So read on... I hope you agree with my judgements. Feel free
to make suggestions. There's not much point in me writing about
small boutique confiseurs and chocolateries, or producers of
chocolates sold loose in selected shops, so I largely limit my
comment to prominent brands or shops in the various countries.
I don't particularly
like chocolate bars (Snickers, Mars, Flake, etc), so they
won't get a mention. I like both milk and plain/dark chocolate,
so I don't belong to the 70%+ cocoa snobbery club, although of
course I like cocoa-rich chocolate. (Remember, though, that it's
not just the amount of cocoa-solids that makes a good-tasting
chocolate.)
The cheaper you
go, the worse the chocolate, is a good rule of thumb, but with
notable exceptions that you'll find on my reviews
page. The more amazingly expensive you go, the smaller the difference,
is also something worth remembering. Lovely chocolate by Valrhona,
for instance, sells at about £4/Ffr40/A$10/US$6 per 100g
block, which is ridiculous, in my view.

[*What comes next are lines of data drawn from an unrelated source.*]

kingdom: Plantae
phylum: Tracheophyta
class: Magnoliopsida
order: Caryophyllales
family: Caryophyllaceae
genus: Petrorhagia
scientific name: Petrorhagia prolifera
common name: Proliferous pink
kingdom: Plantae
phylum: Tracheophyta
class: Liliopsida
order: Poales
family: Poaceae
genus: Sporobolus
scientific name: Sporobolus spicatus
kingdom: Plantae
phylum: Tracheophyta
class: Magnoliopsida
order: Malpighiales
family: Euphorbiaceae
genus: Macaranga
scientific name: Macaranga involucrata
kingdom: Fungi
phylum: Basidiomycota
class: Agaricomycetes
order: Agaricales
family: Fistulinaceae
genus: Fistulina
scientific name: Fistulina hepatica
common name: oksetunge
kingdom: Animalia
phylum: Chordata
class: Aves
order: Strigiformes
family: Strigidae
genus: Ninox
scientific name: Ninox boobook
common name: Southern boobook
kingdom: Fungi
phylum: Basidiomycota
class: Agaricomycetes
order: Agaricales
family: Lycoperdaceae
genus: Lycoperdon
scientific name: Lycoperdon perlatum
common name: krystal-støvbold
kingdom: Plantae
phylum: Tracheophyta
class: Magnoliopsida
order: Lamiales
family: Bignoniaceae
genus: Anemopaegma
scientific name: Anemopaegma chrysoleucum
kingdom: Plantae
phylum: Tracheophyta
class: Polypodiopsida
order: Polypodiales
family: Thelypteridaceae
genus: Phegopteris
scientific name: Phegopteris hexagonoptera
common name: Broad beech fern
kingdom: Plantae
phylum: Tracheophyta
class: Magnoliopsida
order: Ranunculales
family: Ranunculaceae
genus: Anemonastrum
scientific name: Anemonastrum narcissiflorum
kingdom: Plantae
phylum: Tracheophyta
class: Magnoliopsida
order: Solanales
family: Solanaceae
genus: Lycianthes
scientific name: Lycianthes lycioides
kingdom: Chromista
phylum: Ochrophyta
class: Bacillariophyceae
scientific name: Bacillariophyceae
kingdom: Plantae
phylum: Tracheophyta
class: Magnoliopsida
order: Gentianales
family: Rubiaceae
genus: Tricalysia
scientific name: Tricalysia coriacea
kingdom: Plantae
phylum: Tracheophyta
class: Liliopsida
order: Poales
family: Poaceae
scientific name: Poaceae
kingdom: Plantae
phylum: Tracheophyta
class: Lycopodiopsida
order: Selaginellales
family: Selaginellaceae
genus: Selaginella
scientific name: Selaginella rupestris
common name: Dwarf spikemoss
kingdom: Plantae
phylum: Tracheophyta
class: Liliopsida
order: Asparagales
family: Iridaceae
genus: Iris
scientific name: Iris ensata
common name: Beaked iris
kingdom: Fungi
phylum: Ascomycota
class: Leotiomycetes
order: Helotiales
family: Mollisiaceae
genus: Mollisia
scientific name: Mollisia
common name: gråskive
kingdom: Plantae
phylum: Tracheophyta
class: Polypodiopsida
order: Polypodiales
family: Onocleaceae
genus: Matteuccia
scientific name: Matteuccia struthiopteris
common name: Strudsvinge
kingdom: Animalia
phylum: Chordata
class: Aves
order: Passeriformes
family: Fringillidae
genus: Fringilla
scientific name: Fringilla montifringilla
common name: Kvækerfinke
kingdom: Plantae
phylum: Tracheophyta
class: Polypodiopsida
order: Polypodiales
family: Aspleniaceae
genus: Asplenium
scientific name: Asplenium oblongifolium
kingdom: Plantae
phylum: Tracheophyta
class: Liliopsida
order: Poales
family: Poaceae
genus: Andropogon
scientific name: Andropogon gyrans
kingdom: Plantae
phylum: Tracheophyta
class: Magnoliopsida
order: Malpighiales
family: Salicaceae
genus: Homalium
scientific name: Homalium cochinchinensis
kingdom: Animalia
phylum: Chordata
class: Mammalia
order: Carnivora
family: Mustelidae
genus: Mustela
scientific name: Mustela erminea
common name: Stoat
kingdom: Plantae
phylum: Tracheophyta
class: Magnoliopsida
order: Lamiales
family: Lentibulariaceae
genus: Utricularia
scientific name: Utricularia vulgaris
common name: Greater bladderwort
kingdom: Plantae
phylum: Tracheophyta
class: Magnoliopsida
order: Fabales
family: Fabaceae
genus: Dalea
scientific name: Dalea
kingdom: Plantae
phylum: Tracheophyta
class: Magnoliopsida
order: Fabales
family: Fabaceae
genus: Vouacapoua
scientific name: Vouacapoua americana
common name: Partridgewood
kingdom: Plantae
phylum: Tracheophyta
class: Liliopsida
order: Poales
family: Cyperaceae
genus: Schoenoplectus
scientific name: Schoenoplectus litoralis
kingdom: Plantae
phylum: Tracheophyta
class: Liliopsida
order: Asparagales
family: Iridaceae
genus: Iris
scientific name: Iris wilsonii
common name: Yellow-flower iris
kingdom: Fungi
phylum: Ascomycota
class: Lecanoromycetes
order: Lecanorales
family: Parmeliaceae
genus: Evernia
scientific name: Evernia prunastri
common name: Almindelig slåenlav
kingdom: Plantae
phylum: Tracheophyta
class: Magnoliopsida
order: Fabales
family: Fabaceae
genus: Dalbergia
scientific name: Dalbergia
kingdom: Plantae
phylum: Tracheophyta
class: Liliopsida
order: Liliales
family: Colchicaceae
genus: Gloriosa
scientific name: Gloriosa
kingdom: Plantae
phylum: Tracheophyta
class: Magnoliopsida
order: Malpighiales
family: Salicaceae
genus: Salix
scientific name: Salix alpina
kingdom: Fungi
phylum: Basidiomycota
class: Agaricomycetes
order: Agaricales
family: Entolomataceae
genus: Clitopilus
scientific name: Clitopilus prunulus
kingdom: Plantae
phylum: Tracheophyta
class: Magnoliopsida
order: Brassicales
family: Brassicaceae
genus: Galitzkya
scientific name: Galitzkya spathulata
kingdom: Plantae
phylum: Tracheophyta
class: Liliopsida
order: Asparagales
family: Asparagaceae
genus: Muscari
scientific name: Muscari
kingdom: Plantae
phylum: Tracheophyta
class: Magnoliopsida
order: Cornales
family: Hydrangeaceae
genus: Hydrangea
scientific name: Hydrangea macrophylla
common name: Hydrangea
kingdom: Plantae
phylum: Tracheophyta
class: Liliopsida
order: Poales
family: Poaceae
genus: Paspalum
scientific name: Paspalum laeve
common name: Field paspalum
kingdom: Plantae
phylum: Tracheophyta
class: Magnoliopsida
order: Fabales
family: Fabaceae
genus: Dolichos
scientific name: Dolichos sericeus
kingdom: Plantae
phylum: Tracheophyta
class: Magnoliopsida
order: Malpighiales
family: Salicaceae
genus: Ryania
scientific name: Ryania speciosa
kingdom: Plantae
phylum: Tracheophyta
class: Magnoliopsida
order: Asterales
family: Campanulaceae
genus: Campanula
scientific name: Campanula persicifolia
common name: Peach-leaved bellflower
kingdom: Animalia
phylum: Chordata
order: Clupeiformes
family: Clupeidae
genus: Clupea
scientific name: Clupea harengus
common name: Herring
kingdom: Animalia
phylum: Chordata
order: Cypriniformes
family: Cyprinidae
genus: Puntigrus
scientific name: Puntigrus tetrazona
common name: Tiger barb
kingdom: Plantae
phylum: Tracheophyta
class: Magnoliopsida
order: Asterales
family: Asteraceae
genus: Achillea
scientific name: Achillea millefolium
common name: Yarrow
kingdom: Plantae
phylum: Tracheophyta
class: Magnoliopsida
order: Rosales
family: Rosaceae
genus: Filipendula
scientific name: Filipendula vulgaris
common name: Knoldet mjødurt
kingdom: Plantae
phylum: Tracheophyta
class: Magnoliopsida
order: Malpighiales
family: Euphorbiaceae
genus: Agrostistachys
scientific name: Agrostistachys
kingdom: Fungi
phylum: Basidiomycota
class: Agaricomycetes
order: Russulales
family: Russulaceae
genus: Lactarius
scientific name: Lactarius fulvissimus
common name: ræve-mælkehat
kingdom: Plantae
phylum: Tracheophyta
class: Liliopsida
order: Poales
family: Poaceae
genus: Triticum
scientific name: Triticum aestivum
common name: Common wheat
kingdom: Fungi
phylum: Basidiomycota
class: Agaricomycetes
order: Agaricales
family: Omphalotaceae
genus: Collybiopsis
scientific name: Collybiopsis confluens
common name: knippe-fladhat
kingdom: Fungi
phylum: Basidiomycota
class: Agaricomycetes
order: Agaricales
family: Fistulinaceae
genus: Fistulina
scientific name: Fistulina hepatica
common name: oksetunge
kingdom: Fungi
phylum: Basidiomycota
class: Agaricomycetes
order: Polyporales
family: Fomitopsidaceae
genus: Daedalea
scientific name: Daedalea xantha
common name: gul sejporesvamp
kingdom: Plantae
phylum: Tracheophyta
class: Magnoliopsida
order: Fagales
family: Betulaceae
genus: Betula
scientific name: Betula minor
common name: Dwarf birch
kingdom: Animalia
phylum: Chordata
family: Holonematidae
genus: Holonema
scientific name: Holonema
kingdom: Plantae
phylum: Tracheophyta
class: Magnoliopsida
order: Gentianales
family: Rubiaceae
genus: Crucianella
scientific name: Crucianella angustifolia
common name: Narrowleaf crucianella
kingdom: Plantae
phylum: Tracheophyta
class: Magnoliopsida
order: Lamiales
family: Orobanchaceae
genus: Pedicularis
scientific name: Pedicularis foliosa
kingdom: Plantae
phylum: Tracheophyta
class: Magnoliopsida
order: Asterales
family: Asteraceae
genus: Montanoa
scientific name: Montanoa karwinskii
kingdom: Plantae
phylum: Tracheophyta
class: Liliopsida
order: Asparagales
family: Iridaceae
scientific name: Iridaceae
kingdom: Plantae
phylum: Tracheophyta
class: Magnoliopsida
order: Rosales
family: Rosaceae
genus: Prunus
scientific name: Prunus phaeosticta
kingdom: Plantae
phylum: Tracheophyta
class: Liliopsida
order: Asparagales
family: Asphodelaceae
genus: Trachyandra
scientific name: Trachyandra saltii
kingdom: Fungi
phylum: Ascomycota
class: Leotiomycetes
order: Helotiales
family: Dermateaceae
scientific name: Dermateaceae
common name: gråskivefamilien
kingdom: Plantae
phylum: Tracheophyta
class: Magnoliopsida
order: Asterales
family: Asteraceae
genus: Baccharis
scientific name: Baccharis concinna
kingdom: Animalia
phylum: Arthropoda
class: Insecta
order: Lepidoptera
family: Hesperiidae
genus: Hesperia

For a little more than
half that, I think most people will find chocolate that is largely
indistinguishable from Valrhona.
Generally popular
brands in the luxury-for-the-common-people class are all too
often mediocre (to be polite). Just look at Whitman's,
an American brand that took Australia by storm, or Britain's
Thorntons, which produces, with few exceptions,
sweet, gritty chocolate and insipid pralines and bars.
And then there's
the USA... Hershey's is a taste alien to the palate
of most Europeans. Who will forget their first experience of
an acrid, throat-burning bar of Hershey's? In the
semi-luxury department there's San Francisco's Ghirardelli,
which, whilst edible, seemed overrated for its price and reputation.